DATA FOR REVIEW -

=== Begin Enclosure ===

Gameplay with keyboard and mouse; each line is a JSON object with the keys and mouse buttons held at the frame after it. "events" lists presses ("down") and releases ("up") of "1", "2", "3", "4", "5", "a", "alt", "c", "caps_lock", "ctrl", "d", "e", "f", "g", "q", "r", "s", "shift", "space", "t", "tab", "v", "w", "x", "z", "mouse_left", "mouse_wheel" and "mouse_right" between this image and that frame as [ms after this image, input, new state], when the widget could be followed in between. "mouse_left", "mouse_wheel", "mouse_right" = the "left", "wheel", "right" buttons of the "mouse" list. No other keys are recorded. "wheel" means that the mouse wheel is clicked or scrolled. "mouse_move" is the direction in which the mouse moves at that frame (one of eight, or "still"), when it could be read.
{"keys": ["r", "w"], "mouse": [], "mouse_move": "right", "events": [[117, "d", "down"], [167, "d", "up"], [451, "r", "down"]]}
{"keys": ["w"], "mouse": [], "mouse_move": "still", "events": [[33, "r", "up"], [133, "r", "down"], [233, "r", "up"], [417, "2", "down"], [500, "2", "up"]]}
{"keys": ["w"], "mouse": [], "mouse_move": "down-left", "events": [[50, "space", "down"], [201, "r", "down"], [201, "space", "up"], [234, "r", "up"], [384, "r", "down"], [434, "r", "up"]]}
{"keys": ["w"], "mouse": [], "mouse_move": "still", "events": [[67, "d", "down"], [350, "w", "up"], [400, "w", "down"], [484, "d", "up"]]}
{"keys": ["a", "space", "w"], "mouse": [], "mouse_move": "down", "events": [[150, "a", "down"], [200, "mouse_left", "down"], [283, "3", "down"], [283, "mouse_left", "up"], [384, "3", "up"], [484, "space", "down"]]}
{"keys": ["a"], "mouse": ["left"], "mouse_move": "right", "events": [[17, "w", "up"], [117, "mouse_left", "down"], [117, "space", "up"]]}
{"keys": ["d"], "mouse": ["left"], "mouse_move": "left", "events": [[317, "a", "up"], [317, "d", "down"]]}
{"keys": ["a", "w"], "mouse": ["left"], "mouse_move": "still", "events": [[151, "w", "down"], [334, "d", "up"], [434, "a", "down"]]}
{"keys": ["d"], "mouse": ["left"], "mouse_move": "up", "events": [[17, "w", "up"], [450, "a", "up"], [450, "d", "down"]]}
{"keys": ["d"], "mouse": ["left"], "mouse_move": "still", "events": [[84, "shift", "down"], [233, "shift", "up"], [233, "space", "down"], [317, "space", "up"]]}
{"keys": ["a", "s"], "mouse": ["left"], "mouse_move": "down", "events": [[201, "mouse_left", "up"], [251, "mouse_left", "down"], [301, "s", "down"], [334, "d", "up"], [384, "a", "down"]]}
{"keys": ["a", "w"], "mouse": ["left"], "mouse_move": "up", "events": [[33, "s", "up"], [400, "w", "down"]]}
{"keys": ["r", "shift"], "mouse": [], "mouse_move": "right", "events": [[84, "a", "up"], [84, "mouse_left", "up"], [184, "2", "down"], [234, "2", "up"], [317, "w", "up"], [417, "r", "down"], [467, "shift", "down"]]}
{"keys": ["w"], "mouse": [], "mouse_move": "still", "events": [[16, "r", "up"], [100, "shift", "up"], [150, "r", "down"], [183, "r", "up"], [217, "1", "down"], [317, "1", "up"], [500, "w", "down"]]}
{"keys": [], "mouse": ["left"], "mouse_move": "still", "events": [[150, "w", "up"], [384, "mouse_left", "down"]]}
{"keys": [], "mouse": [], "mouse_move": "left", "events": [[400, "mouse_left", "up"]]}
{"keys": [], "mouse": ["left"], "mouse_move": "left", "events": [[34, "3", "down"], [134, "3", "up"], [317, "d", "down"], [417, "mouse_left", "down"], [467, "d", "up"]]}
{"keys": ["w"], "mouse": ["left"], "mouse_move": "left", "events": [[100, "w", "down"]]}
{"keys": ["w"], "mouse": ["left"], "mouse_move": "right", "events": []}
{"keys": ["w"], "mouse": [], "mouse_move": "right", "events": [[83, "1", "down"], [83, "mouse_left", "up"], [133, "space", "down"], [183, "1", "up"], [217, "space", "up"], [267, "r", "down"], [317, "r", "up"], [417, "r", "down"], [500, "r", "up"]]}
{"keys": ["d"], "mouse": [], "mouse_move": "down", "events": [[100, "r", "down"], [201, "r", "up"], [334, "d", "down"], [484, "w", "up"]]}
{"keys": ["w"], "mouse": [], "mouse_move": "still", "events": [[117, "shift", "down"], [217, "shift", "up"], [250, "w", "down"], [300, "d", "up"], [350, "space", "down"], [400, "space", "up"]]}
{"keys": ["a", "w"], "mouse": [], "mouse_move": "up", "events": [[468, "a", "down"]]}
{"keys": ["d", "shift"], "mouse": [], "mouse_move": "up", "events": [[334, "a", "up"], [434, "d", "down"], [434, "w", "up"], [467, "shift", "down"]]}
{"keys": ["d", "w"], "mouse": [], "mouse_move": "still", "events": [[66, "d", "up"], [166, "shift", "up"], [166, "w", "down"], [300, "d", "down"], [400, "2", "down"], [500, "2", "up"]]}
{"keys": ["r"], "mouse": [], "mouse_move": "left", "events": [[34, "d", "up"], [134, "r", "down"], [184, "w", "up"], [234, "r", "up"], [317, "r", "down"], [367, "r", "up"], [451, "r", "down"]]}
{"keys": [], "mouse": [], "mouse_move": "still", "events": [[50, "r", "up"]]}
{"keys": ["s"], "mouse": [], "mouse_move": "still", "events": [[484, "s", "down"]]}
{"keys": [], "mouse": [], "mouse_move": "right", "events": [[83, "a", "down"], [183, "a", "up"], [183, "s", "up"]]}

=== End Enclosure ===

WHAT THIS TASK INVOLVES - Produce a word-for-word restatement of all the records.

FINAL ANSWER -
Gameplay with keyboard and mouse; each line is a JSON object with the keys and mouse buttons held at the frame after it. "events" lists presses ("down") and releases ("up") of "1", "2", "3", "4", "5", "a", "alt", "c", "caps_lock", "ctrl", "d", "e", "f", "g", "q", "r", "s", "shift", "space", "t", "tab", "v", "w", "x", "z", "mouse_left", "mouse_wheel" and "mouse_right" between this image and that frame as [ms after this image, input, new state], when the widget could be followed in between. "mouse_left", "mouse_wheel", "mouse_right" = the "left", "wheel", "right" buttons of the "mouse" list. No other keys are recorded. "wheel" means that the mouse wheel is clicked or scrolled. "mouse_move" is the direction in which the mouse moves at that frame (one of eight, or "still"), when it could be read.
{"keys": ["r", "w"], "mouse": [], "mouse_move": "right", "events": [[117, "d", "down"], [167, "d", "up"], [451, "r", "down"]]}
{"keys": ["w"], "mouse": [], "mouse_move": "still", "events": [[33, "r", "up"], [133, "r", "down"], [233, "r", "up"], [417, "2", "down"], [500, "2", "up"]]}
{"keys": ["w"], "mouse": [], "mouse_move": "down-left", "events": [[50, "space", "down"], [201, "r", "down"], [201, "space", "up"], [234, "r", "up"], [384, "r", "down"], [434, "r", "up"]]}
{"keys": ["w"], "mouse": [], "mouse_move": "still", "events": [[67, "d", "down"], [350, "w", "up"], [400, "w", "down"], [484, "d", "up"]]}
{"keys": ["a", "space", "w"], "mouse": [], "mouse_move": "down", "events": [[150, "a", "down"], [200, "mouse_left", "down"], [283, "3", "down"], [283, "mouse_left", "up"], [384, "3", "up"], [484, "space", "down"]]}
{"keys": ["a"], "mouse": ["left"], "mouse_move": "right", "events": [[17, "w", "up"], [117, "mouse_left", "down"], [117, "space", "up"]]}
{"keys": ["d"], "mouse": ["left"], "mouse_move": "left", "events": [[317, "a", "up"], [317, "d", "down"]]}
{"keys": ["a", "w"], "mouse": ["left"], "mouse_move": "still", "events": [[151, "w", "down"], [334, "d", "up"], [434, "a", "down"]]}
{"keys": ["d"], "mouse": ["left"], "mouse_move": "up", "events": [[17, "w", "up"], [450, "a", "up"], [450, "d", "down"]]}
{"keys": ["d"], "mouse": ["left"], "mouse_move": "still", "events": [[84, "shift", "down"], [233, "shift", "up"], [233, "space", "down"], [317, "space", "up"]]}
{"keys": ["a", "s"], "mouse": ["left"], "mouse_move": "down", "events": [[201, "mouse_left", "up"], [251, "mouse_left", "down"], [301, "s", "down"], [334, "d", "up"], [384, "a", "down"]]}
{"keys": ["a", "w"], "mouse": ["left"], "mouse_move": "up", "events": [[33, "s", "up"], [400, "w", "down"]]}
{"keys": ["r", "shift"], "mouse": [], "mouse_move": "right", "events": [[84, "a", "up"], [84, "mouse_left", "up"], [184, "2", "down"], [234, "2", "up"], [317, "w", "up"], [417, "r", "down"], [467, "shift", "down"]]}
{"keys": ["w"], "mouse": [], "mouse_move": "still", "events": [[16, "r", "up"], [100, "shift", "up"], [150, "r", "down"], [183, "r", "up"], [217, "1", "down"], [317, "1", "up"], [500, "w", "down"]]}
{"keys": [], "mouse": ["left"], "mouse_move": "still", "events": [[150, "w", "up"], [384, "mouse_left", "down"]]}
{"keys": [], "mouse": [], "mouse_move": "left", "events": [[400, "mouse_left", "up"]]}
{"keys": [], "mouse": ["left"], "mouse_move": "left", "events": [[34, "3", "down"], [134, "3", "up"], [317, "d", "down"], [417, "mouse_left", "down"], [467, "d", "up"]]}
{"keys": ["w"], "mouse": ["left"], "mouse_move": "left", "events": [[100, "w", "down"]]}
{"keys": ["w"], "mouse": ["left"], "mouse_move": "right", "events": []}
{"keys": ["w"], "mouse": [], "mouse_move": "right", "events": [[83, "1", "down"], [83, "mouse_left", "up"], [133, "space", "down"], [183, "1", "up"], [217, "space", "up"], [267, "r", "down"], [317, "r", "up"], [417, "r", "down"], [500, "r", "up"]]}
{"keys": ["d"], "mouse": [], "mouse_move": "down", "events": [[100, "r", "down"], [201, "r", "up"], [334, "d", "down"], [484, "w", "up"]]}
{"keys": ["w"], "mouse": [], "mouse_move": "still", "events": [[117, "shift", "down"], [217, "shift", "up"], [250, "w", "down"], [300, "d", "up"], [350, "space", "down"], [400, "space", "up"]]}
{"keys": ["a", "w"], "mouse": [], "mouse_move": "up", "events": [[468, "a", "down"]]}
{"keys": ["d", "shift"], "mouse": [], "mouse_move": "up", "events": [[334, "a", "up"], [434, "d", "down"], [434, "w", "up"], [467, "shift", "down"]]}
{"keys": ["d", "w"], "mouse": [], "mouse_move": "still", "events": [[66, "d", "up"], [166, "shift", "up"], [166, "w", "down"], [300, "d", "down"], [400, "2", "down"], [500, "2", "up"]]}
{"keys": ["r"], "mouse": [], "mouse_move": "left", "events": [[34, "d", "up"], [134, "r", "down"], [184, "w", "up"], [234, "r", "up"], [317, "r", "down"], [367, "r", "up"], [451, "r", "down"]]}
{"keys": [], "mouse": [], "mouse_move": "still", "events": [[50, "r", "up"]]}
{"keys": ["s"], "mouse": [], "mouse_move": "still", "events": [[484, "s", "down"]]}
{"keys": [], "mouse": [], "mouse_move": "right", "events": [[83, "a", "down"], [183, "a", "up"], [183, "s", "up"]]}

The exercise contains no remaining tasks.